Obesità e comportamenti alimentari (1° parte)

Il Ministero della Salute britannico ha recentemente stimato che, se continueranno le attuali curve di crescita dell’obesità, entro il 2050 ci sarà un’aspettativa di vita media inferiore di 5 anni per gli uomini.

 

Le patologie croniche non comunicabili rappresentano una delle sfide più difficili per i sistemi sanitari, sia nei paesi industrializzati, sia in quelli in via di sviluppo: gli esempi più evidenti sono l’obesità e il diabete.

L’obesità è ormai una patologia epidemica e gli interventi di prevenzione, fino ad ora, si sono dimostrati inefficaci anche in Italia, perché basati sul paradigma della responsabilità personale. Questo concetto è stato espresso chiaramente da diversi autori. Il ruolo della responsabilità personale, che è centrale nel pensiero anglosassone e sta prendendo progressivamente piede nella nostra cultura, vede il successo come legato alla motivazione e al duro lavoro e l’insuccesso come un fallimento personale. Gli esperti sono concordi sul fatto che l’obesità è una condizione complessa che deriva dall’interazione di fattori genetici, psicologici e ambientali. La genetica e la debolezza psicologica non possono spiegare, da sole, l’aumento dell’incidenza di obesità osservato negli ultimi anni. L’obesità è un’epidemia globale e per poterla gestire in modo adeguato è necessario concentrarsi anche e soprattutto sugli stili di vita che lo sviluppo industriale ha creato. Potrebbe sembrare superfluo ricordare che l’obesità riduce l’aspettativa di vita. Il Ministero della Salute britannico ha recentemente stimato che, se continueranno le attuali curve di crescita dell’obesità, entro il 2050 ci sarà un’aspettativa di vita media inferiore di 5 anni per gli uomini.

 
Purtroppo nessun paese è ancora riuscito a invertire la tendenza, al momento generalizzata, verso un aumento di peso della popolazione. Il rapido evolversi in senso negativo della situazione richiede soluzioni e interventi strutturali innovativi. Siamo abituati, purtroppo, a vedere l’obesità come un fallimento individuale, come l’incapacità del singolo di gestire la grande quantità di scelte possibili, e quindi come una carenza di controllo degli impulsi.

 

L’obeso è il malato, l’obeso va curato. Qualcuno è arrivato ad insinuare che i poveri, che normalmente sono più obesi, hanno meno autocontrollo. Per evitare tale semplificazione, e gli errori di pianificazione sanitaria e sociale conseguenti, è importante studiare a fondo il comportamento alimentare della popolazione e averne quanto più possibile un’immagine critica a 360 gradi.
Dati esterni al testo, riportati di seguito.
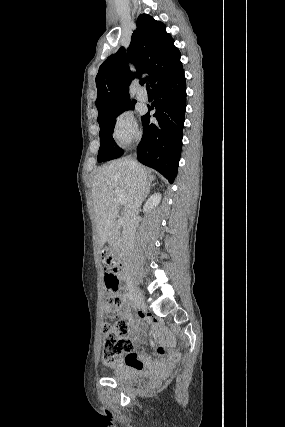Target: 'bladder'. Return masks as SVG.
Returning <instances> with one entry per match:
<instances>
[{"mask_svg": "<svg viewBox=\"0 0 285 427\" xmlns=\"http://www.w3.org/2000/svg\"><path fill=\"white\" fill-rule=\"evenodd\" d=\"M118 381H142L149 377L147 371L142 370L136 366L125 365L116 368L109 376Z\"/></svg>", "mask_w": 285, "mask_h": 427, "instance_id": "31cf9c89", "label": "bladder"}]
</instances>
È innegabile che la società contemporanea fornisce un’ampia gamma di occasioni per consumare cibi e bevande. Si tratta di una forma di consumo facile che può condurre inavvertitamente al cosiddetto “iperconsumo passivo”, in cui i soggetti non si accorgono di mangiare prodotti ad alta densità energetica e in quantità eccessiva.

La disponibilità di alimenti a basso costo e in grande quantità è un fenomeno relativamente recente per l’Italia; una vera rivoluzione alimentare è avvenuta nel decennio 1951-1961 con un aumento impressionante di tutti i consumi: la carne passa da 14,8 a 25,9 kg pro capite/ anno, la frutta da 16,6 a 61,5 kg e le verdure da 36,5 a 112,7 kg. Il consumo del pesce, che era di soli 2,9 kg, sale a 7,2 kg pro capite/ anno. Siamo portati, abitualmente, a sottovalutare questo dato basandoci sulle osservazioni di Ancel Keys degli anni Cinquanta e sull’immagine di una dieta mediterranea idealizzata. Questo tipo di alimentazione, definita oggi salutare, era una scelta non voluta ma obbligata dalla mancanza di disponibilità economiche. Negli ultimi 50 anni tutto è cambiato. Soprattutto, si sono profondamente modificati i costumi e i comportamenti alimentari. Le politiche agricole come la Politica agricola comune della UE, hanno incoraggiato la produzione a basso costo di zuccheri, grassi e oli, carne e alcol attraverso sussidi e altre misure, limitando al tempo stesso l’immissione nel mercato di frutta e verdura. Le eccedenze alimentari di alcuni prodotti hanno indotto strategie di marketing per aumentarne il consumo, e ciò ha determinato un consumo domestico eccessivo e la distorsione del commercio internazionale, con effetti sanitari negativi sia nel nostro che in altri Paesi.